I am using Apache HttpClient 4.5.1 to download a ".tgz" file and I am running my client program on Windows.
When I run, I get the file downloaded with a size 4,423,680 (and it can't open because of the wrong size). But the actual size of the file is 4,414,136 (using "wget").
The problem goes away when I use DefaultHttpClient (deprecated) instead of CloseableHttpClient (all other code being the same).
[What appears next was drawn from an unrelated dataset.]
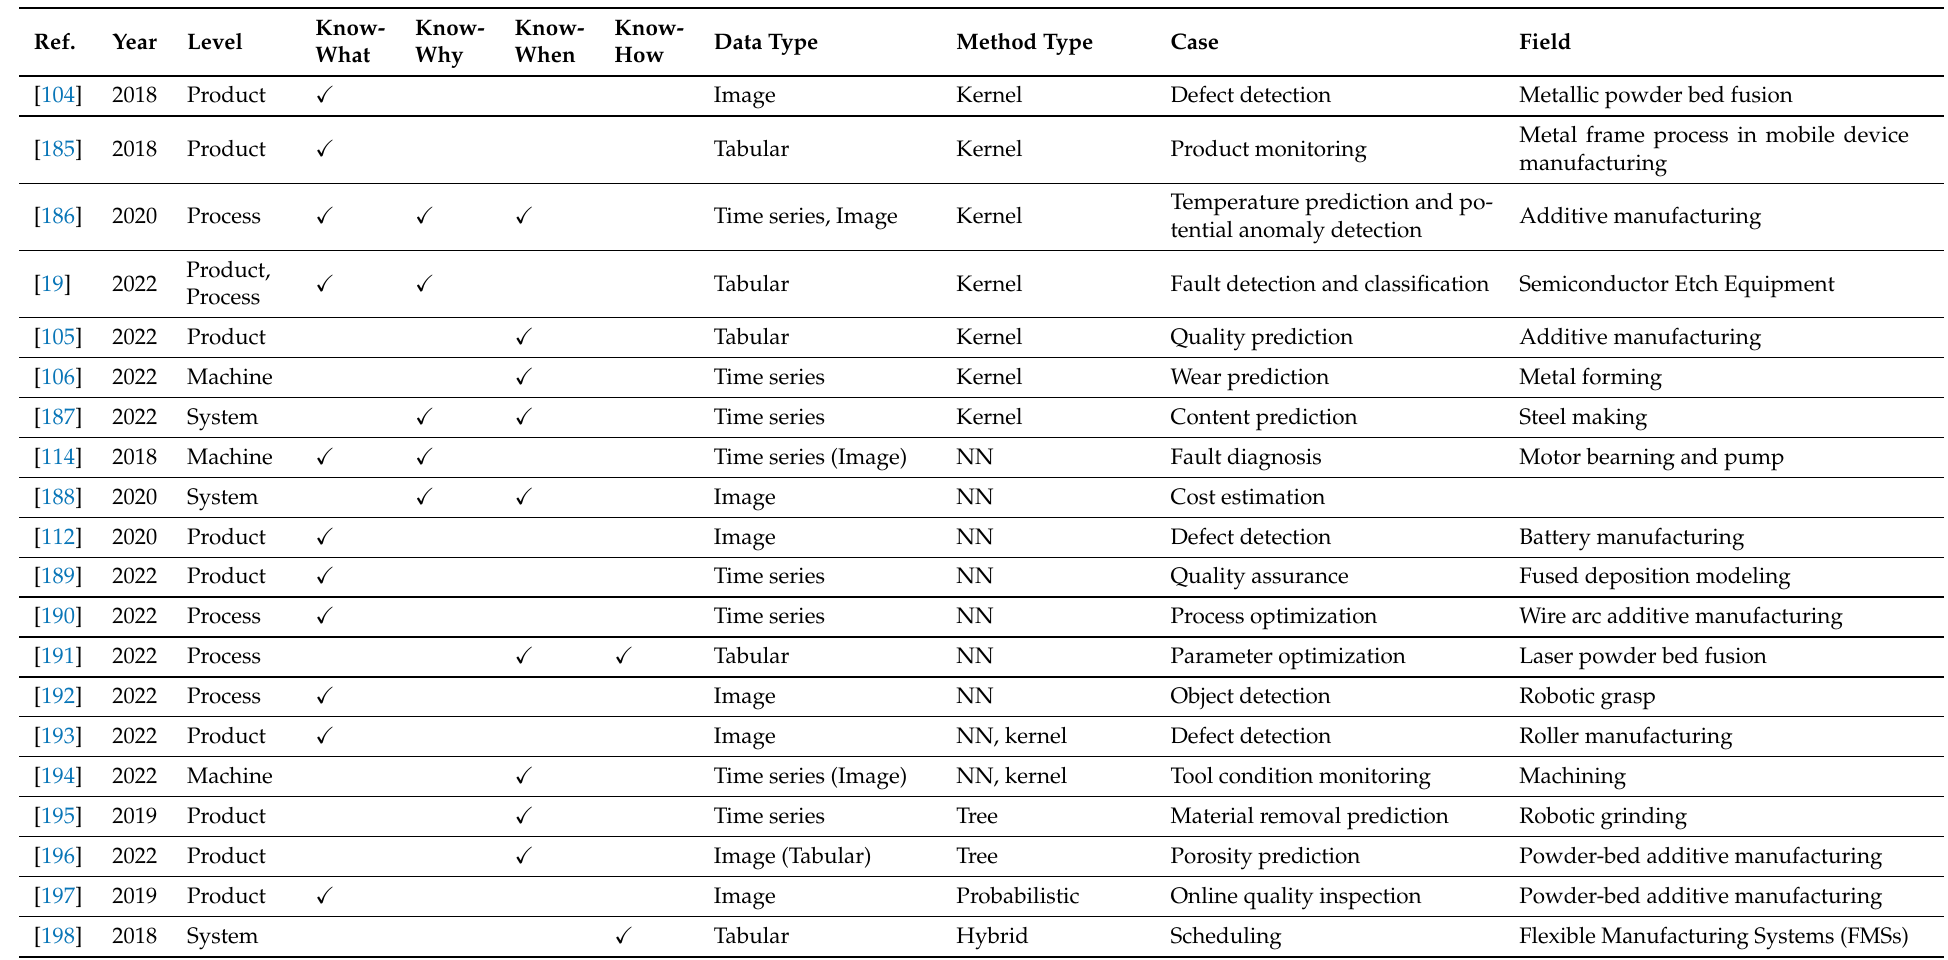
Table A1. Categories of supervised learning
Code that created the problem:
import org.apache.http.impl.client.CloseableHttpClient;
import org.apache.http.impl.client.HttpClientBuilder;
import org.apache.http.impl.client.HttpClients;
CloseableHttpClient httpClient = HttpClients.createDefault();
(or)
CloseableHttpClient httpClient = HttpClientBuilder.create().build();
// the following code is the same in both cases
HttpGet httpGet = new HttpGet(url);
HttpResponse response = httpClient.execute(httpGet);
try {
BufferedInputStream bis = new BufferedInputStream(entity.getContent());
BufferedOutputStream bos = new BufferedOutputStream(new FileOutputStream(new File(filePath)));
int inByte;
while ((inByte = bis.read()) != -1 ) {
bos.write(inByte);
}
}
....
Code that resolved the problem:
import org.apache.http.impl.client.DefaultHttpClient;
...
HttpClient httpClient = new DefaultHttpClient();
... <same code>....
DefaultHttpClient is deprecated, but it seems to work fine.
Don't understand what is wrong with the CloseableHttpClient.